Tart Cherry, Hemp and Cashew Cacao Bark
Sometimes, I find myself buying something and think to myself, I really could make this at home.
This is one of those recipes.
I’ve been snacking on these chocolate barks from a company I love called Prana but I do find them a bit sweet. So I thought I could give it a go and tailor them to my tastes.
Why don’t we all make our own chocolate barks?? It’s soooo easy. It takes 15 minutes, start to finish. The result is a lower sugar treat, packed with your favourite ingredients, that you can enjoy without the sugar rush.
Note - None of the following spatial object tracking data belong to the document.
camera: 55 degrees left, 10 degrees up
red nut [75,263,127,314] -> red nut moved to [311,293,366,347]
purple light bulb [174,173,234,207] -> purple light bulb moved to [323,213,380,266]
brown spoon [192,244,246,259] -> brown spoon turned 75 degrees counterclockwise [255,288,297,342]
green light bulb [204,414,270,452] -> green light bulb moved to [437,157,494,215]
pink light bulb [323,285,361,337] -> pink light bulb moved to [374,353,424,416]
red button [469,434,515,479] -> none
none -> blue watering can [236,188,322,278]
If you use raw cacao, you are also getting a decent dose of anti-inflammatory phytochemicals too!
Feel free to experiment with your favourite fruit and nut combinations…you could try pistachio, ginger and rose petals or golden berries, dried bananas and walnuts!
If you make this, be sure to tag me in your experiments on Instagram!
Tart Cherry, Hemp and Cashew Bark
Ingredients
- 3/4 cup coconut oil , (virgin or naturally refined)
- 1/2 cup cocoa powder or raw cacao powder
- 1/4 cup raw cashews
- 1/4 cup dried tart cherries
- 1/4 cup raw pumpkin seeds
- 1/4 cup hemp hearts, (learn about the benefits of hemp hearts!)
- 3 tablespoons pure maple syrup
- 2 tablespoons minced, uncrystallized dried ginger, (Ginger People and Buderims are great!)
- 1 teaspoon pure vanilla extract
- tiny pinch of salt
Instructions
- Line a rimmed cookie sheet with parchment paper. Gather and measure all of your ingredients before starting the recipe as it comes together quickly!
- In a double boiler, or a small heavy bottomed pot over the lowest heat setting you have (I have a melt setting on my stove so that is what I used), melt coconut oil until liquid.
- Whisk in cocoa, maple syrup, vanilla, hemp and salt until smooth
- Add half of the cashews, cherries and seeds and stir in. Pour onto cookie sheet and top with remaining cashews, cherries and seeds.
- Toss the cookie sheet into the freezer for ten minutes and then break into pieces. Store bark in a container in the fridge or freezer.